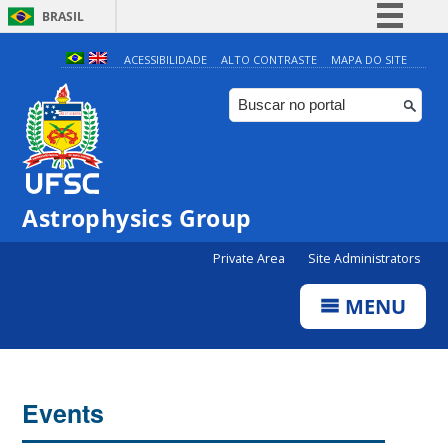
BRASIL
Simplifique!
ACESSIBILIDADE
ALTO CONTRASTE
MAPA DO SITE
Comunica BR
Participe
Acesso à informação
Legislação
Astrophysics Group
Canais
Private Area
Site Administrators
MENU
Events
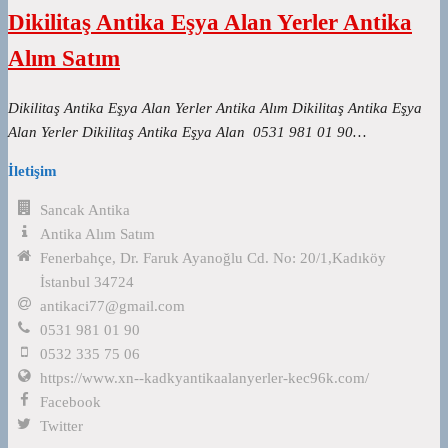
Dikilitaş Antika Eşya Alan Yerler Antika
Alım Satım
Dikilitaş Antika Eşya Alan Yerler Antika Alım Dikilitaş Antika Eşya
Alan Yerler Dikilitaş Antika Eşya Alan 0531 981 01 90…
İletişim
Sancak Antika
Antika Alım Satım
Fenerbahçe, Dr. Faruk Ayanoğlu Cd. No: 20/1,Kadıköy
İstanbul 34724
antikaci77@gmail.com
0531 981 01 90
0532 335 75 06
https://www.xn--kadkyantikaalanyerler-kec96k.com/
Facebook
Twitter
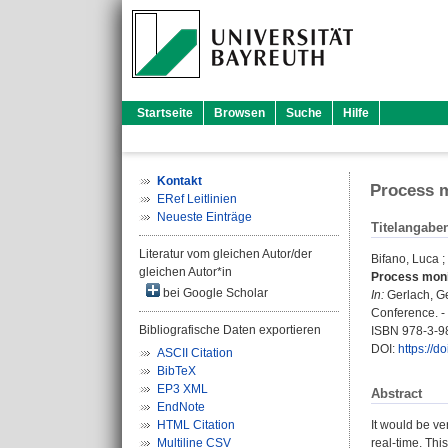
Startseite
Browsen
Suche
Hilfe
Kontakt
Process m
ERef Leitlinien
Neueste Einträge
Titelangabe
Literatur vom gleichen Autor/der
Bifano, Luca
;
gleichen Autor*in
Process monit
bei Google Scholar
In:
Gerlach, G
Conference. - 
Bibliografische Daten exportieren
ISBN 978-3-9
DOI:
https://
ASCII Citation
BibTeX
EP3 XML
Abstract
EndNote
HTML Citation
It would be ve
Multiline CSV
real-time. Thi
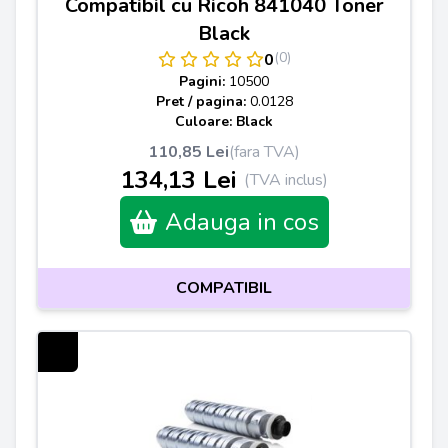
Compatibil cu Ricoh 841040 Toner
Black
(0)
0
Pagini:
10500
Pret / pagina:
0.0128
Culoare: Black
110,85 Lei
(fara TVA)
134,13 Lei
(TVA inclus)
Adauga in cos
COMPATIBIL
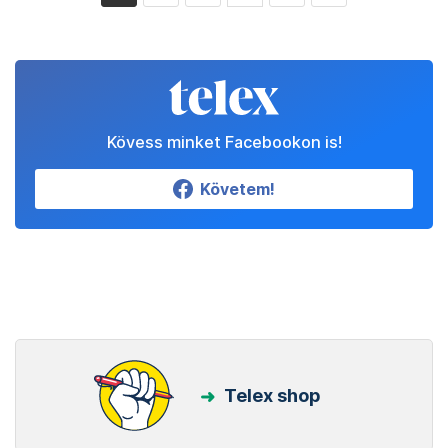
Kövess minket Facebookon is!
Követem!
Telex shop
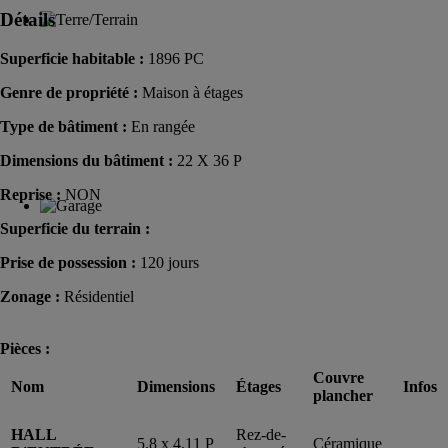
Détails
Superficie habitable :
1896 PC
Genre de propriété :
Maison à étages
Type de bâtiment :
En rangée
Dimensions du bâtiment :
22 X 36 P
Reprise :
NON
Superficie du terrain :
Prise de possession :
120 jours
Zonage :
Résidentiel
Pièces :
Couvre
Nom
Dimensions
Étages
Infos
plancher
HALL
Rez-de-
5.8 x 4.11 P
Céramique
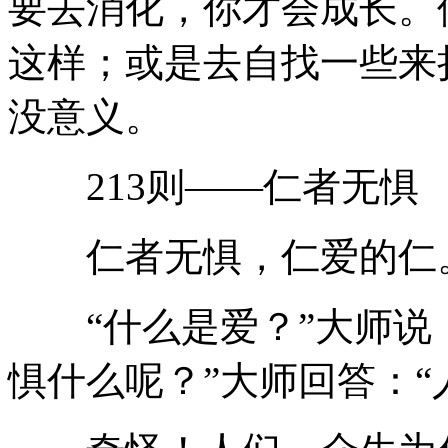
要去消化，你才会成长。
这样；或是去自找一些来
没意义。
213则——仁者无惧
仁者无惧，仁爱的仁
“什么是爱？”大师说：
惧什么呢？”大师回答：“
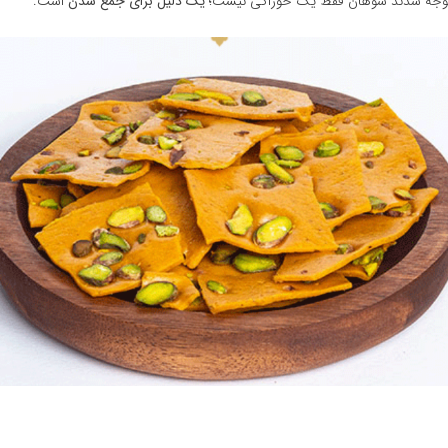
جه شدند سوهان فقط یک خوراکی نیست؛
یک دلیل برای جمع شدن
است.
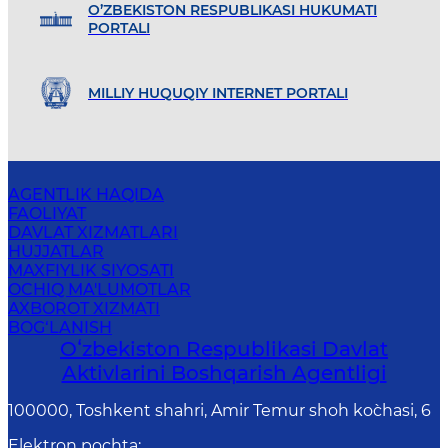
O’ZBEKISTON RESPUBLIKASI HUKUMATI
PORTALI
MILLIY HUQUQIY INTERNET PORTALI
AGENTLIK HAQIDA
FAOLIYAT
DAVLAT XIZMATLARI
HUJJATLAR
MAXFIYLIK SIYOSATI
OCHIQ MA'LUMOTLAR
AXBOROT XIZMATI
BOG‘LANISH
Oʻzbekiston Respublikasi Davlat
Aktivlarini Boshqarish Agentligi
100000, Toshkent shahri, Amir Temur shoh ko`chasi, 6
Elektron pochta
:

PROBLEM TO WORK ON> Copy the data exactly. Pictures do not belong in the copy.

RESULT FOR THIS TASK>
BRASIL
Simplifique!
ACESSIBILIDADE
ALTO CONTRASTE
MAPA DO SITE
Comunica BR
Participe
Acesso à informação
Legislação
Astrophysics Group
Canais
Private Area
Site Administrators
MENU
Events
Dikilitaş Antika Eşya Alan Yerler Antika
Alım Satım
Dikilitaş Antika Eşya Alan Yerler Antika Alım Dikilitaş Antika Eşya
Alan Yerler Dikilitaş Antika Eşya Alan 0531 981 01 90…
İletişim
Sancak Antika
Antika Alım Satım
Fenerbahçe, Dr. Faruk Ayanoğlu Cd. No: 20/1,Kadıköy
İstanbul 34724
antikaci77@gmail.com
0531 981 01 90
0532 335 75 06
https://www.xn--kadkyantikaalanyerler-kec96k.com/
Facebook
Twitter
Startseite
Browsen
Suche
Hilfe
Kontakt
Process m
ERef Leitlinien
Neueste Einträge
Titelangabe
Literatur vom gleichen Autor/der
Bifano, Luca
;
gleichen Autor*in
Process monit
bei Google Scholar
In:
Gerlach, G
Conference. - 
Bibliografische Daten exportieren
ISBN 978-3-9
DOI:
https://
ASCII Citation
BibTeX
EP3 XML
Abstract
EndNote
HTML Citation
It would be ve
Multiline CSV
real-time. Thi
Compatibil cu Ricoh 841040 Toner
Black
(0)
0
Pagini:
10500
Pret / pagina:
0.0128
Culoare: Black
110,85 Lei
(fara TVA)
134,13 Lei
(TVA inclus)
Adauga in cos
COMPATIBIL
Kövess minket Facebookon is!
Követem!
Telex shop
Détails
Superficie habitable :
1896 PC
Genre de propriété :
Maison à étages
Type de bâtiment :
En rangée
Dimensions du bâtiment :
22 X 36 P
Reprise :
NON
Superficie du terrain :
Prise de possession :
120 jours
Zonage :
Résidentiel
Pièces :
Couvre
Nom
Dimensions
Étages
Infos
plancher
HALL
Rez-de-
5.8 x 4.11 P
Céramique
要去消化，你才会成长。
这样；或是去自找一些来
没意义。
213则——仁者无惧
仁者无惧，仁爱的仁
“什么是爱？”大师说：
惧什么呢？”大师回答：“
جه شدند سوهان فقط یک خوراکی نیست؛
یک دلیل برای جمع شدن
است.
O’ZBEKISTON RESPUBLIKASI HUKUMATI
PORTALI
MILLIY HUQUQIY INTERNET PORTALI
AGENTLIK HAQIDA
FAOLIYAT
DAVLAT XIZMATLARI
HUJJATLAR
MAXFIYLIK SIYOSATI
OCHIQ MA'LUMOTLAR
AXBOROT XIZMATI
BOG‘LANISH
Oʻzbekiston Respublikasi Davlat
Aktivlarini Boshqarish Agentligi
100000, Toshkent shahri, Amir Temur shoh ko`chasi, 6
Elektron pochta
:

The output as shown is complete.